Endimione addormentato e Selene

- Autore
- Baldassarre Peruzzi
- Dati Anagrafici Autore
- Siena, 1481 – Roma 1536
- Tipologia
- Dipinto
- Tecnica
- Olio su tavola
- Soggetto
- Endimione addormentato e Selene
- Periodo storico
- XVI secolo
- Datazione
- XVI secolo
- Dimensioni
- 70 x 127 cm
- Luogo d'esposizione
- Palazzo Chigi Saracini
- Collezione
- Chigi Saracini
Descrizione:
La tavola, precedentemente attribuita a Giorgio di Giovanni, mette in scena un episodio mitologico raccontato da Apollodoro da Rodi. Selene, la dea della luna, si innamora perdutamente di Endimione, un mortale che alcune tradizioni individuano come un pastore della tribù degli Eoli, altre come principe dell’Elide, e chiede a Giove di fargli dono di un’eterna giovinezza.
Il dipinto ci mostra Selene alla guida di un carro trainato da due cavalli bianchi mentre si sta avvicinando a Endimione, profondamente addormentato su una roccia. Il giovane è a torso nudo e appoggia la testa sul braccio; uno dei suoi cani gli sta accanto, quasi a vigilare sul suo sonno, mentre l’altro custodisce il gregge a riposo. A destra, un ruscello serpeggia verso un promontorio, dietro al quale appaiono i primi raggi dell’alba.
I due protagonisti – la dea vestita di un abito color lampone, ed Endimione colto in una posa abbandonata – non dominano la scena, ma si inseriscono in una ricca composizione in cui lo sguardo dello spettatore è indirizzato verso gli animali e verso il paesaggio profondo che si sviluppa nella parte destra del dipinto, conferendo all’intera scena un tono fiabesco e sognante.

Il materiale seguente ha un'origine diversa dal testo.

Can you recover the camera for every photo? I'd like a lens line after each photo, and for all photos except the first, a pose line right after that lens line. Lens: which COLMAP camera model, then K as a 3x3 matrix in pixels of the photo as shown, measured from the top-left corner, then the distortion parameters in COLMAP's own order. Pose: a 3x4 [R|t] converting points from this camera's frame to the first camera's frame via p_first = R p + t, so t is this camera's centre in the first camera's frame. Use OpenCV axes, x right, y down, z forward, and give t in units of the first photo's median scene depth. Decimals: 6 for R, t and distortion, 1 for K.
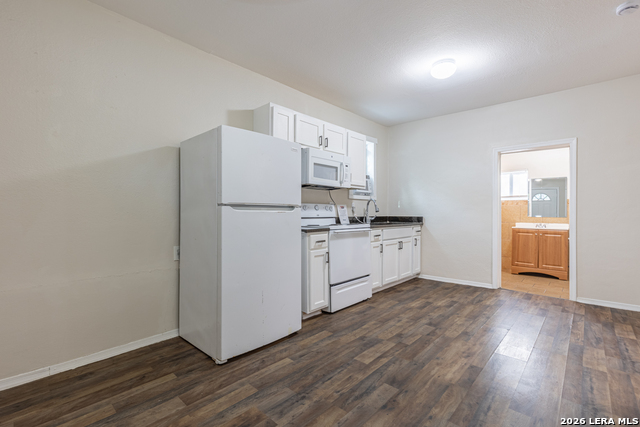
lens RADIAL K [[289.1, 0, 322.9], [0, 289.1, 211.6], [0, 0, 1]] dist [0.007328, -0.000705]
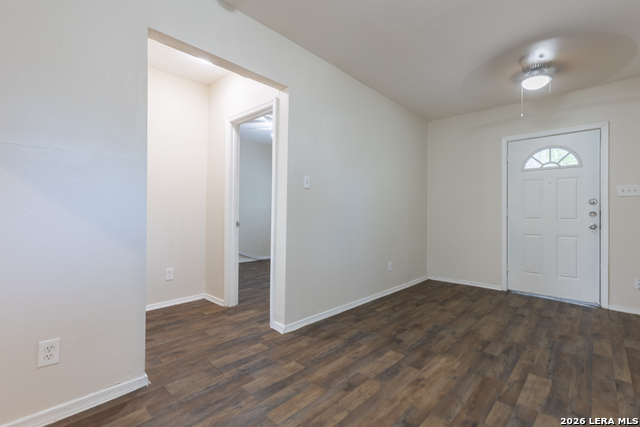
lens RADIAL K [[287.4, 0, 322.2], [0, 287.4, 212.5], [0, 0, 1]] dist [0.005018, -0.000230]
pose [[-0.999719, -0.011438, 0.020761, 0.550590], [-0.011640, 0.999885, -0.009673, 0.010833], [-0.020648, -0.009912, -0.999738, 1.322414]]
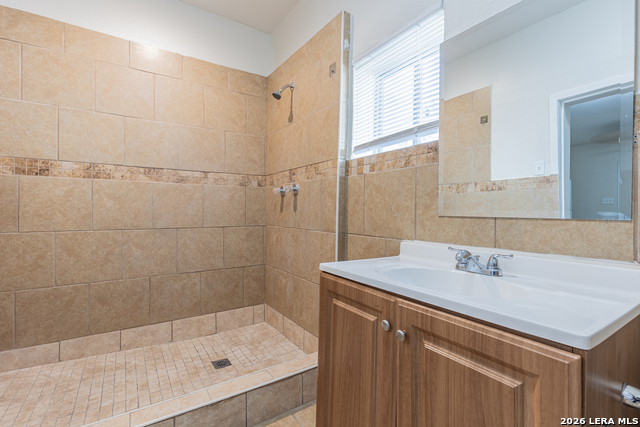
lens RADIAL K [[290.2, 0, 322.8], [0, 290.2, 212.2], [0, 0, 1]] dist [0.002605, -0.000153]
pose [[0.968490, -0.000764, -0.249051, 1.211995], [0.001988, 0.999987, 0.004662, 0.024764], [0.249044, -0.005011, 0.968479, 1.368307]]
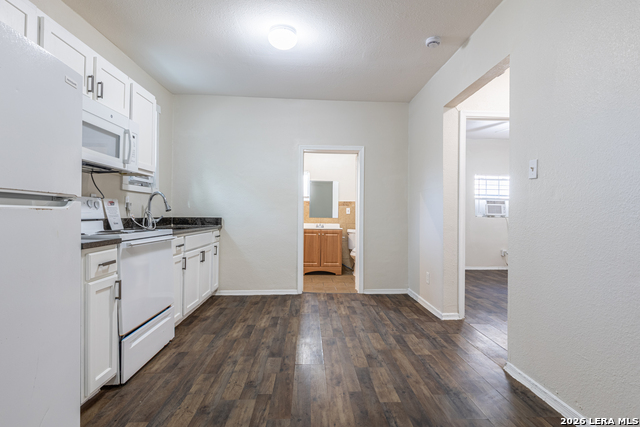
lens RADIAL K [[331.0, 0, 322.0], [0, 331.0, 212.3], [0, 0, 1]] dist [-0.001472, -0.000169]
pose [[0.709113, 0.008825, 0.705040, -0.157274], [-0.010827, 0.999940, -0.001627, 0.001965], [-0.705012, -0.006480, 0.709166, 0.248800]]
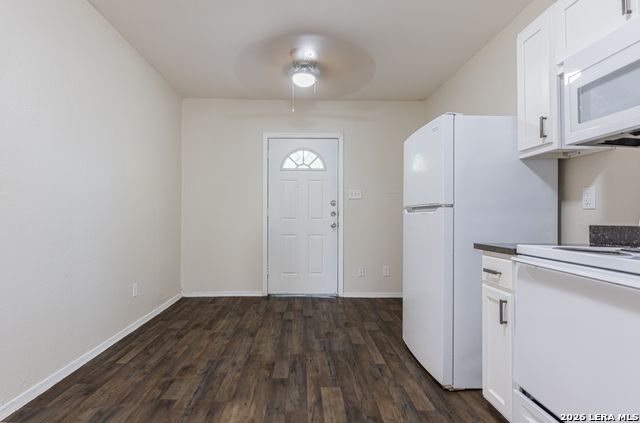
lens RADIAL K [[331.1, 0, 305.1], [0, 331.1, 210.4], [0, 0, 1]] dist [-0.000350, -0.000046]
pose [[-0.731967, -0.017118, -0.681125, 0.588994], [-0.001921, 0.999732, -0.023061, 0.011209], [0.681337, -0.015571, -0.731804, 1.147306]]
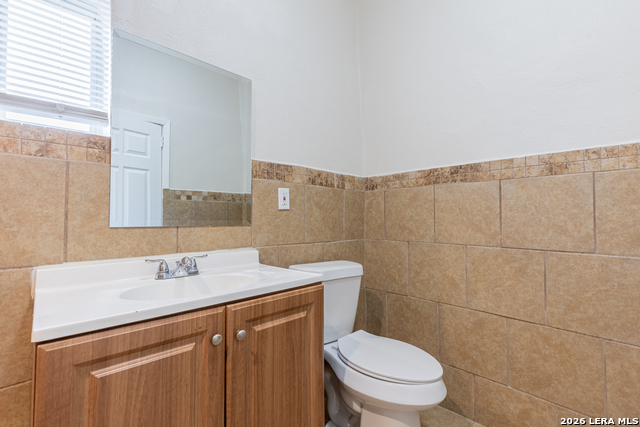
lens RADIAL K [[290.2, 0, 322.8], [0, 290.2, 212.2], [0, 0, 1]] dist [0.002605, -0.000153]
pose [[0.071504, 0.010768, 0.997382, 0.947864], [-0.005445, 0.999931, -0.010405, 0.016577], [-0.997425, -0.004687, 0.071557, 1.523616]]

L’opera si ispira al sarcofago dei Musei Vaticani di stesso soggetto, sicuramente conosciuto dal Peruzzi, e probabilmente doveva essere inserita in una spalliera destinata ad arredare una camera da letto insieme a un dipinto raffigurante Orfeo che incanta gli animali, da identificare con “la testiera di Orfeo e molti animali” ricordata dal Mancini fra le opere dell’artista non citate dal Vasari.